Security Bytes: Turning servers into 'malcode pushers'

In other news, 'antispyware' company shut down during investigation and new Java Trojan hits alternative browsers.

Attackers turn servers into malcode pushers
An attack on site-hosting servers last weekend was apparently designed to turn infected machines into malcode pushers, according to the Bethesda, Md.-based SANS Internet Storm Center (ISC).

"We have received reports and evidence that a number of companies that provide shared hosting Web servers have had their servers exploited and all of the customer homepages modified so that visitors are attacked," the ISC reported on its Web site Sunday.

The ISC reported that hackers used multiple means to infect computers. In some instances a script was tacked to all home pages of sites hosted on infected servers.

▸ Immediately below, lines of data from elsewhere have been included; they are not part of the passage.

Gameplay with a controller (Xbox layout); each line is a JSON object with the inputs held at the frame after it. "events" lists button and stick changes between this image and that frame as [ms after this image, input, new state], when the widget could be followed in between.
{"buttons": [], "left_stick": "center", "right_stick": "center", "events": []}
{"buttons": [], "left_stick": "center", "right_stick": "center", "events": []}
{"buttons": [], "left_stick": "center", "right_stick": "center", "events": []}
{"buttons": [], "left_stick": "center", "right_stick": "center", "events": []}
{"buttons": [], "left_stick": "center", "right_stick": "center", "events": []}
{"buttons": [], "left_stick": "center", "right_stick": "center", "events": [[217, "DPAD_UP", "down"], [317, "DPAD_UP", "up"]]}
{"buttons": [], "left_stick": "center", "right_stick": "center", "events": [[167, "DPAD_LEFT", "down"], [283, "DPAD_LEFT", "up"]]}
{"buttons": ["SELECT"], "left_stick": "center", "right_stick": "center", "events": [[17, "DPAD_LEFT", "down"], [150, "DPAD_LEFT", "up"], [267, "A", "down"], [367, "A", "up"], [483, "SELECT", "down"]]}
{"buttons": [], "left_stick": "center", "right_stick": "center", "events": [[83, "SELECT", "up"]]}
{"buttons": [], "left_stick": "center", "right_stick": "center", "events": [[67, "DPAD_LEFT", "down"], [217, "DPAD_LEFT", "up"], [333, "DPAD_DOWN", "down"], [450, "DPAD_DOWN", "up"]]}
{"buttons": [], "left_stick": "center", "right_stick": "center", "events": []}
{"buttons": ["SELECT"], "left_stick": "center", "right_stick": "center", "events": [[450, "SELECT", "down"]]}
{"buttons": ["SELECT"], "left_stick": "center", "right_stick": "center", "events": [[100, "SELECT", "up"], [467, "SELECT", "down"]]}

If a user visited one of those pages, the script would redirect them to a malicious site.

"The second attack vector involves DNS [cache] poisoning," the ISC said. "We are not quite sure yet how this is being done, as the files that we've received so far 'only' install the ABX toolbar and do not seem to contain DNS/DHCP poisoning code."

Attackers tried to make the onslaught more difficult to stop using Dynamic DNS, a service that allows users to automatically update the DNS server when an IP address is automatically assigned to a network device.

"When the issue was first reported, the three involved domain names were resolving to www.7sir7.com (217.160.169.87); 123xxl.com (217.160.169.87, 207.44.240.79, 216.127.88.131); and abx4.com (217.160.169.87, 207.44.240.79, 216.127.88.131)," the ISC said.

"Until a few hours ago, the address being served up was '217.16.26.148' for all three domains. Thus, the parties behind this attack have quite skillfully 'shifted' the target whenever an ISP started to block traffic or to shut down one of their servers. The involved DynDNS providers have been contacted in the meantime and were very responsive."

Regulators shut down bogus antispyware vendor
A software vendor that tried to drive up sales by offering to clean up nonexistent computer spyware has been temporarily shut down, U.S. regulators told the Reuters news service.

Reuters said the makers of Spyware Assassin tried to scare consumers into buying software through pop-up ads and e-mail that warned their computers had been infected with malicious monitoring software, the Federal Trade Commission said.

Free spyware scans offered by Spokane, Wash.-based MaxTheater Inc. turned up evidence of spyware even on machines that were entirely clean, and its $29.95 Spyware Assassin program did not actually remove spyware, the FTC said, according to Reuters.

A U.S. court has ordered the company and its owner, Thomas Delanoy, to suspend its activities until a court hearing, which was scheduled for today. The company could be required to give back all the money it made from selling Spyware Assassin, the news service added.

Java Trojan can download spyware on alternative browsers
Finnish security firm F-Secure Corp. said it has proof Java is indeed a portable programming environment:

Christopher Boyd from Vitalsecurity.org has found a Java Trojan that can download and infect Internet Explorer with spyware and adware even if you use a Java-supporting alternative browser like Firefox, F-Secure reported in its daily blog. The firm has labeled this Trojan Java.OpenStream-T.

"What is happening here is that the Trojan is in signed Java archive… signed with [a] valid certificate," the firm said on its blog. This causes the Java runtime to ask users if "this applet should be executed or not. And if [the] user answers yes, the Java applet is given all the access that any other binary running under the user account would have."

This allows the Trojan to do the same damage as any other Java downloader Trojan, but without using any kind of exploits, F-Secure said.

"Also what makes the case interesting is that this Trojan is probably not intended to work with Firefox or any other alternative browser," F-Secure said. "The Trojan works just because the Trojan author did not use any Microsoft specific code, thus making the Trojan portable to other platforms. So if a Web site asks you whether you want to run Java applet, and you are not intending to run some Java application you trust, just answer no."